## [WRITTEN EXERCISE A]
Answer these from the book description on immigrant banking:
(i) From which empire did the immigrants arrive?
(ii) Which institution refused to bail out the Bank of United States, and in what year?
(iii) In which languages are the archival materials that Kobrin draws on written?
## [WRITTEN EXERCISE B]
Retype the part of the book description on immigrant banking starting at "What are immigrants" and ending at "not dare provide.".

What are immigrants to do when business opportunities abound in their new home, but banks refuse essential financial support? How could they make the journey in the first place without helping hands? In this lively history, Rebecca Kobrin chronicles the turn-of-the-twentieth-century Jewish immigrants who stepped up by doing the lending themselves. Arriving from the Russian Empire and settling primarily in New York, they made livelihoods by assisting fellow Jews so they could purchase passage to the United States and, after arriving, obtain credit that other lenders would not dare provide.
Credit to the Nation traces the novel practices of bankers who not only enabled the flourishing of American Jewry but also revolutionized the US financial industry. Drawing on previously unexamined archival materials in Russian, Yiddish, German, and English, Kobrin tells a story that is also crucial to the history of New York, as immigrant bankers' financing of real estate transformed wide swathes of the city. Lenders drove a boom in the prices of tenement buildings, but heavy speculation eventually precipitated the downfall of immigrant banking. Kobrin notes in particular the case of the Bank of United States--a private lender catering primarily to Jewish businessmen--which the Federal Reserve refused to bail out from bankruptcy in 1930.
Immigrants' grasping for credit, and the rise and fall of immigrant banks, gave way to a contemporary banking industry that, ironically, refuses credit to today's immigrants. Kobrin reminds us that now, as before, the denial of credit pushes entrepreneurial Americans into unregulated money-lending and the trap of endless debt.

## [DATASET EXCERPTS]
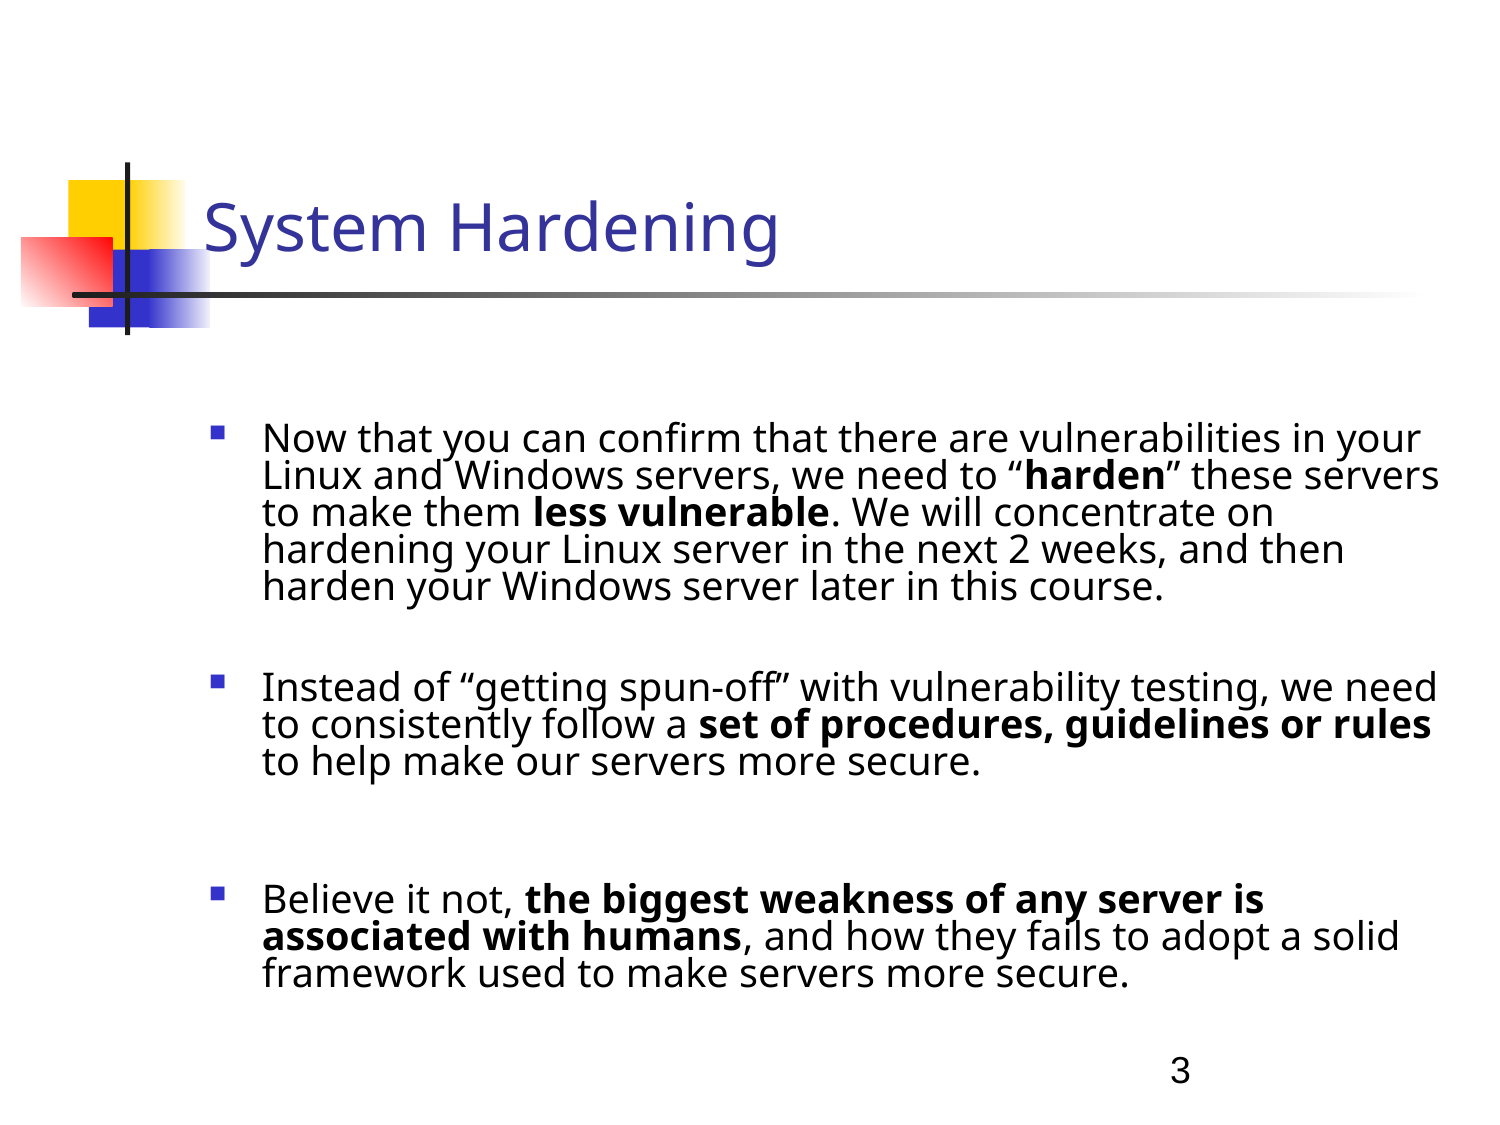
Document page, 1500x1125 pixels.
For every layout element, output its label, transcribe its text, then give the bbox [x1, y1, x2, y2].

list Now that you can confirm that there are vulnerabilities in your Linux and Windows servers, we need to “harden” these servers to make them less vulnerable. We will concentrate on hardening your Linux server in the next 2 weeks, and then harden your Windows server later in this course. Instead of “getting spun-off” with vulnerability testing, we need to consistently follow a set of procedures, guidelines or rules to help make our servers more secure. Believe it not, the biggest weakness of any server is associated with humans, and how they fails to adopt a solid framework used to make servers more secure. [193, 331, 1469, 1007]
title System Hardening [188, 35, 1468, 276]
---
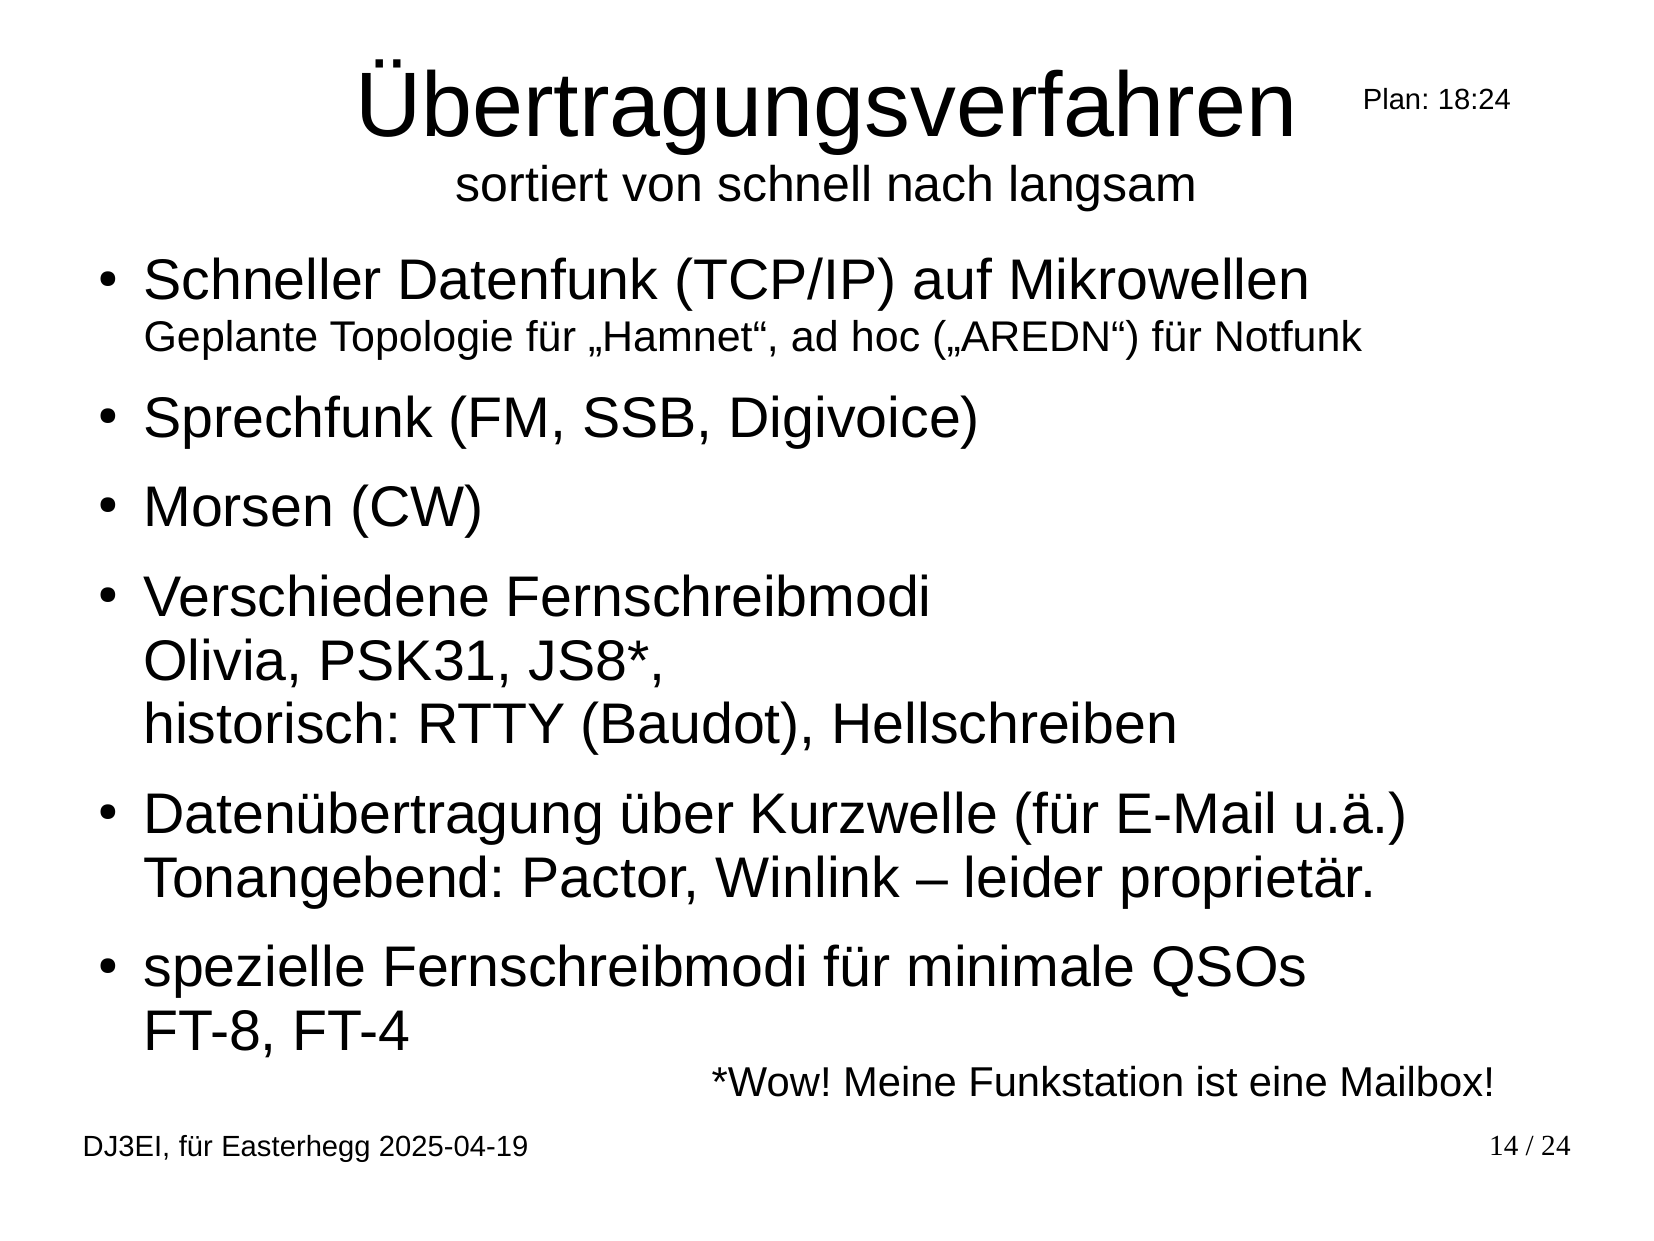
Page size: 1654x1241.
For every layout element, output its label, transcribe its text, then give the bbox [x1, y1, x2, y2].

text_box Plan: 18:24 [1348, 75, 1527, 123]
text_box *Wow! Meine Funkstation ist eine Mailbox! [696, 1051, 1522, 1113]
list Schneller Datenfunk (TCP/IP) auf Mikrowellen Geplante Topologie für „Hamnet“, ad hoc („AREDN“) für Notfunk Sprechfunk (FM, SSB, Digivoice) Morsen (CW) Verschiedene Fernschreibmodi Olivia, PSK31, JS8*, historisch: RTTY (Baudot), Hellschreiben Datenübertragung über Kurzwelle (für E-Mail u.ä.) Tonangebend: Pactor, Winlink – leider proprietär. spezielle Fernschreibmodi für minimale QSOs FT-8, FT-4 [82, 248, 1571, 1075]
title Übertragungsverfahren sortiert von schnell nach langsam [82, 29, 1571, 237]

## [RESULT A]
(i) The Russian Empire.
(ii) The Federal Reserve, in 1930.
(iii) Russian, Yiddish, German, and English.

## [RESULT B]
What are immigrants to do when business opportunities abound in their new home, but banks refuse essential financial support? How could they make the journey in the first place without helping hands? In this lively history, Rebecca Kobrin chronicles the turn-of-the-twentieth-century Jewish immigrants who stepped up by doing the lending themselves. Arriving from the Russian Empire and settling primarily in New York, they made livelihoods by assisting fellow Jews so they could purchase passage to the United States and, after arriving, obtain credit that other lenders would not dare provide.